When I began my mentoring relationship in undergrad, I was willing and excited to dive in, but also going through a dark period in my life. The start of my junior year led me to confront a lot of my unmet expectations about community. I thought when I left for college that I would easily make the best girlfriends for life and constantly be basking in the sun of friendship. Yet, I found myself mourning the absence of my best friends hundreds of miles away.

Even though my college setting was pretty idyllic—sunny and 75 year round—my year felt cloudy and dark. To make matters worse, my hometown best friend was making new friends and moving forward with her life in college, while I felt left behind and completely unwanted.

So, this new mentorship seemed like a great fit at the time. Yet, the moment that I walked into our chapel to meet with her, something snapped. Fear set in and I turned on “Perfect Bailey.” I wanted her to think I was amazing. I wanted her to think I was spiritually mature, popular, and a high-achiever. High achievers don’t have problems, right? We are too busy achieving to have identity crises.
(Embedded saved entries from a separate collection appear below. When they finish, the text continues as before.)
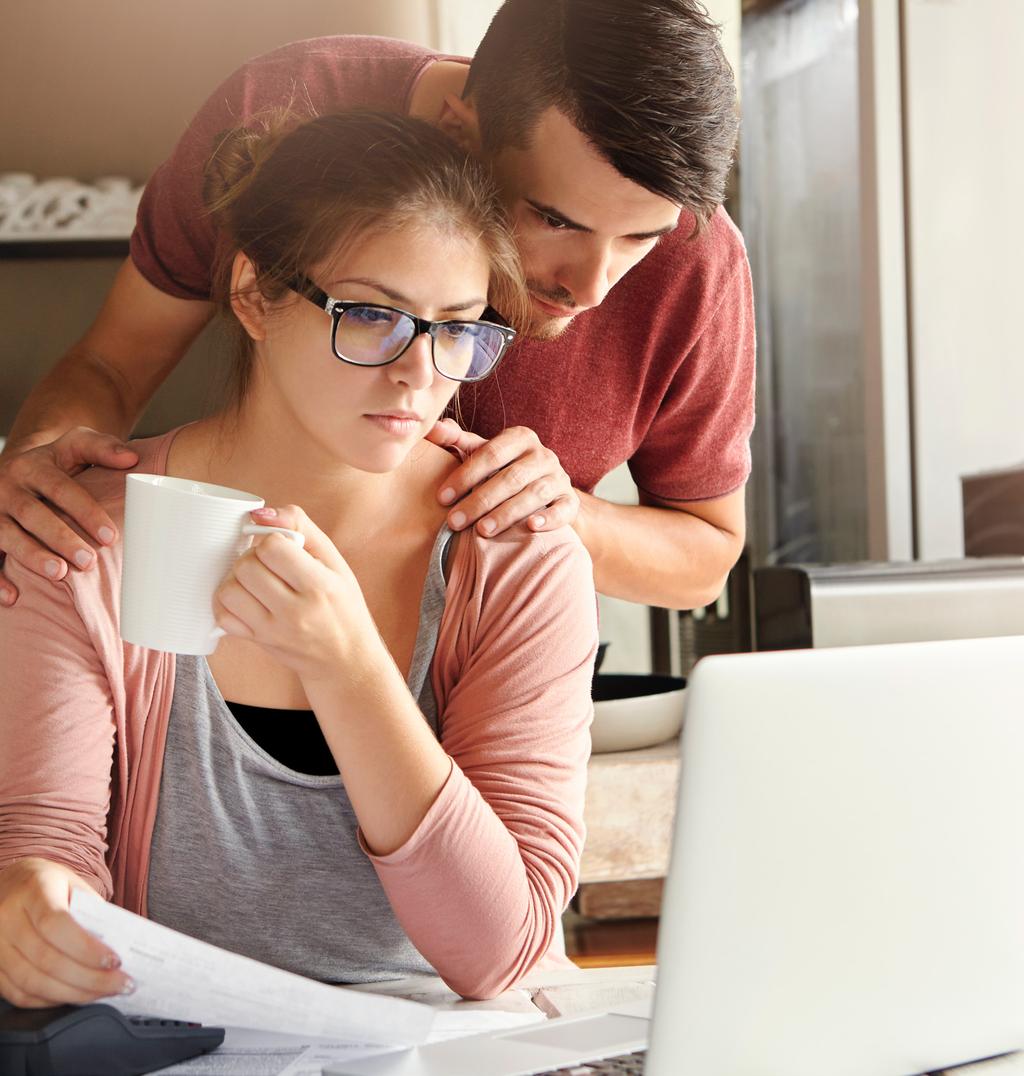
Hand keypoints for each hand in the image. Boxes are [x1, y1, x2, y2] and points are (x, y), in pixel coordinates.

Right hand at [0, 428, 138, 604]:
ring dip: (31, 557)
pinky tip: (14, 597)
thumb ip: (102, 448)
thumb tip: (131, 459)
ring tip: (59, 573)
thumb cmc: (54, 463)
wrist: (14, 468)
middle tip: (88, 560)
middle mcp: (7, 488)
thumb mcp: (74, 446)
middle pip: (33, 515)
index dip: (85, 512)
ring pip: (6, 535)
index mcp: (32, 467)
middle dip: (60, 539)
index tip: (110, 536)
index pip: (61, 489)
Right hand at [0, 858, 131, 1006]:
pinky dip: (49, 1001)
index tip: (114, 960)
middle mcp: (6, 918)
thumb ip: (92, 912)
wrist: (10, 883)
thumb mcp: (73, 885)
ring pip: (32, 983)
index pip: (56, 924)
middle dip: (89, 979)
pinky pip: (18, 994)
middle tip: (120, 984)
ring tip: (103, 993)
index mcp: (32, 891)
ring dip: (73, 994)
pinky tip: (73, 995)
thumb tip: (120, 946)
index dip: (86, 948)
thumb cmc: (49, 885)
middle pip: (46, 960)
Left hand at [213, 506, 376, 681]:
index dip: (271, 540)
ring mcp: (273, 630)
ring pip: (229, 591)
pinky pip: (223, 617)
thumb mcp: (335, 562)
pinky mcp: (258, 642)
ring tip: (255, 581)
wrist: (345, 659)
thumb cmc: (342, 606)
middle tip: (267, 564)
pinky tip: (245, 599)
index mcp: (320, 586)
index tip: (281, 547)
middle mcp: (296, 611)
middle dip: (252, 557)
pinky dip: (227, 603)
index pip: (273, 548)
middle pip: (246, 567)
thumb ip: (302, 528)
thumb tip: (260, 513)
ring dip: (236, 579)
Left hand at [425, 419, 578, 536]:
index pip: (490, 454)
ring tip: (482, 531)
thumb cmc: (505, 471)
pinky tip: (531, 527)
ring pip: (534, 494)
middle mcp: (543, 455)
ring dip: (507, 514)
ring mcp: (559, 478)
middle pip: (510, 477)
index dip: (465, 476)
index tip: (442, 498)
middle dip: (480, 501)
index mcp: (520, 438)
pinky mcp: (570, 502)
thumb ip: (457, 442)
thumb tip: (432, 428)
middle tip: (455, 522)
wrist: (546, 490)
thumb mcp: (484, 454)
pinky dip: (549, 518)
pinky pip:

My lack of vulnerability with my mentor limited how much we could connect. We had great discussions, like you would with any casual acquaintance, but I was hiding some real ugly going on in my heart. I would enter and leave in tears but made sure a smile was plastered on my face for our one-hour weekly meeting.

When I finally confessed to my mentor what had been going on in my life, she was shocked and a little hurt. I could see the look on her face. She felt like we were growing and learning together when really there was this other piece of me missing from the conversation. We had to work through the pain of broken trust in our mentorship that I had caused by not being wholly honest.

After my confession, we both began to see a change in the way we shared our struggles. We allowed ourselves to be open and honest on the real, painful things. This significant step produced the fruit that we had longed to see—mutual vulnerability leading to real transformation.

The vulnerability gave us something to work with and opportunities to invite God to speak truth into us both.

When our conversation remained on the surface—and I only told her about all my amazingness—there was nothing to work on, because fictional characters are pretty flawless.

Brené Brown (the Queen Bee of vulnerability) says, “We cultivate love when we allow our most vulnerable and powerful selves to be deeply seen and known.”[1] Vulnerability is a mutual process; you can’t be vulnerable by yourself. If you want to cultivate vulnerability in your mentorship, you first need to demonstrate it. Allow yourself to be seen not just physically, but emotionally, as well.

After attending a leadership conference where speaker Patrick Lencioni said, “Show them your sweat stains.” I have embraced the mantra as my view on vulnerability. I am also a sweaty person so the principal applies pretty literally to me too. I’m human! I am secure in Christ! It’s ok to let people see the real me—and I hope they love me for it. It’s the same idea with mentorship show them your sweat stains and trust that God uses that to build connection.

[1] Brene Brown, The Gifts of Imperfection: Let Go of Who You Think You’re Suppose to be and Embrace Who You Are (Center City, MN: Hazelden, 2010), 26.